Worcestershire Libraries Celebrate their Volunteers

libvol Published Monday, 23rd January 2017

Worcestershire Libraries last month celebrated the contribution of volunteers to communities across the County.

The event was organised by the Libraries and Learning Service to acknowledge the contribution of Digital Champions and Job Club volunteers and to celebrate the role they play in delivering a range of services for our communities. In particular the libraries recognised the contribution these volunteers make to the quality of people's lives, helping them gain digital skills and get back into work. 

Libraries were asked to nominate 18 of their Job Club and Digital Champions, and they were then invited to an event to thank them for all their hard work and effort. 

Droitwich Library hosted the celebration on Thursday 1 December, where Adult Learning Manager Colin Barnett, Service Development Co-ordinator Val Ruddle and Library Manager Bev Orlowsky provided a warm welcome, encouraging the participants to share their experiences, ideas and the opportunity to discuss their work with each other.

There was a display of comments, outlining why each library had made the nomination; customer's letters of thanks and case studies about the work of these celebrated volunteers, which they were able to read. 

Strategic Libraries and Learning Manager Kathy Kirk then presented each volunteer with a certificate of thanks and a small gift, after which a celebratory tea party was enjoyed.

Kathy delivered a speech in which she thanked all those present and spoke of the importance and impact the volunteer's work has on the individual, their families and the wider community. 

Kathy Kirk said: "Volunteers make such a difference to our libraries and to everything we do in.  Libraries play a very important role in the community, and we have many volunteers in a wide range of roles working alongside our staff.  Libraries are no longer just about books; they are safe places for people of all ages, information providers and help signpost people to lots of other services. 

"Over 20,000 hours were given by digital champions and job club volunteers in libraries last year, and one thing all the volunteers we spoke to agreed on is that their work gives them enormous satisfaction and that they felt they get back more than they give. We want to make sure volunteering works for the individual, as well as the library and the local community.

Cllr Lucy Hodgson, Cabinet Member with Responsibility for Localism and Communities, said: "This celebratory event was well attended, with a lovely friendly atmosphere, and the volunteers in attendance told us that they really appreciated it.

"At a time when budget reductions mean libraries are closing across the country, we are proud that here in Worcestershire we are keeping all of our libraries open. One of the most important reasons we are able to do that is because of the work of volunteers who work closely with our paid staff.

"We are delighted to have been able to host an event celebrating their contribution, which is fully deserving of our recognition and appreciation now and going forward. I would like to thank every library volunteer for their fantastic work, on behalf of the Council and communities throughout Worcestershire."
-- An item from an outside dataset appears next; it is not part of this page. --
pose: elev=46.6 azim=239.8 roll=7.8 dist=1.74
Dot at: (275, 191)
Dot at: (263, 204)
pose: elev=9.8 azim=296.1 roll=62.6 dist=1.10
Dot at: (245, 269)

To learn more about the benefits of volunteering and the range of interesting and rewarding volunteering opportunities on offer, contact your local library or visit http://www.worcestershire.gov.uk/info/20017/libraries/1118/volunteer_in_a_library

Below is a selection of comments from Job Club volunteers and Library staff:

Polly McDonald, said: "Volunteering at the Job Club has allowed me to adjust to retirement and feel I am still useful whilst making a difference for the participants."

Chris Wynn-Davies, a retired volunteer at Pershore Job Club, said: "I fell into the Job Club.  I have been doing it for four-and-a-half years and get a real buzz out of helping people."

Peter Lee-Smith said: "I have been a volunteer since school days; I spent a gap year in Liverpool as a Community Service Volunteer in the late 60s and ran community service groups in secondary schools until I became a headmaster in the mid-80s. When I decided to have a change from the world of education, Evesham Volunteer Centre put me in touch with the library.

"My work with the Job Club brings me into contact with some really interesting characters-it's rarely boring! I receive a really warm welcome and tremendous support from the librarian and her team, who are a great group to work with. It's particularly satisfying when I feel that we have helped somebody back into the world of work.

"All in all, my voluntary work, including the Job Club, gives purpose, value and structure to my life and enables me to contribute something to my local community."

Holly Ferris, Library Customer Advisor at Kidderminster Library said: "(Volunteer Geoff McWhirter) has had a huge impact on our service delivery to customers. He is always friendly, professional, and welcoming to customers and helps to make the library a positive and non-judgmental place where customers can receive support and help. He has wide knowledge of digital resources and platforms and is always open to learning about new resources and to working in different ways.

"He is also inventive in the ways in which he helps customers and can adapt the way he supports depending on the customer's previous level of experience. He is very reliable and over the two years at Kidderminster I estimate that he has volunteered for approximately 450 hours. He volunteers for five hours on a Wednesday at Kidderminster but I also know that he volunteers at Stourport Library too. Thank you, Geoff!"